Liu Minglong, Morewood Richard, Yoshisada Ryoji, Pascha Mirte N, Hopstaken Antonius J P, Tarcoveanu Eliza, Poole David A, de Haan Cornelis A M, Nitsche Christoph, Jongkees Seino A K
Department of Chemistry and Pharmaceutical Sciences, Vrije Universiteit Amsterdam Amsterdam The Netherlands
Amsterdam Institute of Molecular and Life Sciences (AIMMS), Vrije Universiteit Amsterdam Amsterdam The Netherlands.
Chem Sci. 2023 Sep 8;14(38):10561-10569. doi: 10.1039/d3sc03117a. eCollection 2023 Oct 4.
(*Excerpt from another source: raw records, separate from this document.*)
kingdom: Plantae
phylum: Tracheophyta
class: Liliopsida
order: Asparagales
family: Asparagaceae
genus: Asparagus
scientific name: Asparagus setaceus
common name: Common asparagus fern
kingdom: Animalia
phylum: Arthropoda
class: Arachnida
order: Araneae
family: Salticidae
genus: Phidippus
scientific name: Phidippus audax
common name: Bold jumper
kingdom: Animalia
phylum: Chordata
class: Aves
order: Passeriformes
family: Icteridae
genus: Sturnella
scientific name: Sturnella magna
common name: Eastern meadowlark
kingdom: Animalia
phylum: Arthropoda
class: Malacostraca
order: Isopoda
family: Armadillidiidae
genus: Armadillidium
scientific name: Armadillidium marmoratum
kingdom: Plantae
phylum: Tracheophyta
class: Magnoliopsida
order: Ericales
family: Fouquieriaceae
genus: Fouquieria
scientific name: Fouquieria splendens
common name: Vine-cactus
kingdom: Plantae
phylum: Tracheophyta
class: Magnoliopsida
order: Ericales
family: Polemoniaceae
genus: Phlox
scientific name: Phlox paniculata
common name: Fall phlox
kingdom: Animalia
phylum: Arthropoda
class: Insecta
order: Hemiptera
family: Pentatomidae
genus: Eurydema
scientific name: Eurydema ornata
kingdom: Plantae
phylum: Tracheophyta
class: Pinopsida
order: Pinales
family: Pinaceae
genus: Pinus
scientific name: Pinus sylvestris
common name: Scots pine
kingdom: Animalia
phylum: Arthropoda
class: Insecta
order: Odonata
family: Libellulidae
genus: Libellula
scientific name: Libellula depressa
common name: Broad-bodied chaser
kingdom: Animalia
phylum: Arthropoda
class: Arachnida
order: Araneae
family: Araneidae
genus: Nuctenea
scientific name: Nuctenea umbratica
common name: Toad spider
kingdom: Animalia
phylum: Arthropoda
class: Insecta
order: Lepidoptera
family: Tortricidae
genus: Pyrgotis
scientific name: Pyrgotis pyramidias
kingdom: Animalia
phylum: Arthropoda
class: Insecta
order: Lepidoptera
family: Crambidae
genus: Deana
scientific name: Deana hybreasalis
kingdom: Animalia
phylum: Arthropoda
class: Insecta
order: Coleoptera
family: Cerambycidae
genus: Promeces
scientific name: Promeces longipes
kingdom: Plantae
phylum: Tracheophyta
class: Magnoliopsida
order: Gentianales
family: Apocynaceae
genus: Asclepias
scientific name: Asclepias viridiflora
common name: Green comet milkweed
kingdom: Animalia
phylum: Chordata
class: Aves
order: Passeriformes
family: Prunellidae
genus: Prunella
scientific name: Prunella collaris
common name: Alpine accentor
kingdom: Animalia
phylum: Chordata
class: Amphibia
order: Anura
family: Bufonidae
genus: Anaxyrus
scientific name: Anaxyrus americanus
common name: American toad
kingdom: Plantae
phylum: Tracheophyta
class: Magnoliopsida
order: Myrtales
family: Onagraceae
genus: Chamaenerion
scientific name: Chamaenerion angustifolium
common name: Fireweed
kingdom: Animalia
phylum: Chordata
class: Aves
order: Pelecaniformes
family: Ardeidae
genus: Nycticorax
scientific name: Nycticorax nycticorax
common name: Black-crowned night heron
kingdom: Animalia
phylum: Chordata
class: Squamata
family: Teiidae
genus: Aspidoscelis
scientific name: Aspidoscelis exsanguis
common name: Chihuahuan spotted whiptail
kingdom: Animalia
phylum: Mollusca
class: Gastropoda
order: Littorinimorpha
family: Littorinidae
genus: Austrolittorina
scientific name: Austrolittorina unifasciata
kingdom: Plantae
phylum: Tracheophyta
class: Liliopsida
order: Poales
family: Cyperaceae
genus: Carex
Peptide display technologies are a powerful method for discovery of new bioactive sequences, but linear sequences are often very unstable in a biological setting. Macrocyclisation of such peptides is beneficial for target affinity, selectivity, stability, and cell permeability. However, macrocyclisation of a linear hit is unreliable and requires extensive structural knowledge. Genetically encoding macrocyclisation during the discovery process is a better approach, and so there is a need for diverse cyclisation options that can be deployed in the context of peptide display techniques such as mRNA display. In this work we show that -cyanopyridylalanine (CNP) can be ribosomally incorporated into peptides, forming a macrocycle in a spontaneous and selective reaction with an N-terminal cysteine generated from bypassing the initiation codon in translation. This reactive amino acid can also be easily incorporated into peptides during standard Fmoc solid phase peptide synthesis, which can otherwise be a bottleneck in transferring from peptide discovery to peptide testing and application. We demonstrate the potential of this new method by discovery of macrocyclic peptides targeting influenza haemagglutinin, and molecular dynamics simulation indicates the CNP cross-link stabilises a beta sheet structure in a representative of the most abundant cluster of active hits. Cyclisation by CNP is also shown to be compatible with thioether macrocyclisation at a second cysteine to form bicycles of different architectures, provided that cysteine placement reinforces selectivity, with this bicyclisation happening spontaneously and in a controlled manner during peptide translation. Our new approach generates macrocycles with a more rigid cross-link and with better control of regiochemistry when additional cysteines are present, opening these up for further exploitation in chemical modification of translated peptides, and so is a valuable addition to the peptide discovery toolbox.
肽展示技术是发现新生物活性序列的有力方法,但线性序列在生物环境中往往非常不稳定。此类肽的大环化有利于提高靶标亲和力、选择性、稳定性和细胞通透性。然而,对线性命中肽进行大环化是不可靠的,并且需要广泛的结构知识。在发现过程中对大环化进行基因编码是一种更好的方法,因此需要多种可在诸如mRNA展示等肽展示技术中应用的环化选项。在这项工作中,我们表明,β-氰基吡啶丙氨酸(CNP)可以通过核糖体掺入肽中,在与翻译过程中绕过起始密码子产生的N端半胱氨酸发生的自发且选择性反应中形成大环。这种反应性氨基酸在标准的Fmoc固相肽合成过程中也很容易掺入肽中,否则这可能是从肽发现转移到肽测试及应用过程中的一个瓶颈。我们通过发现靶向流感血凝素的大环肽证明了这种新方法的潜力,分子动力学模拟表明,CNP交联在活性命中肽最丰富簇的一个代表中稳定了β折叠结构。还表明,CNP环化与在第二个半胱氨酸处的硫醚大环化兼容,以形成不同结构的双环,前提是半胱氨酸的位置增强了选择性,这种双环化在肽翻译过程中自发且可控地发生。当存在额外的半胱氨酸时,我们的新方法会生成具有更刚性交联且区域化学控制更好的大环化合物,为翻译后肽的化学修饰进一步开发开辟了道路,因此是肽发现工具箱中的一项有价值的补充。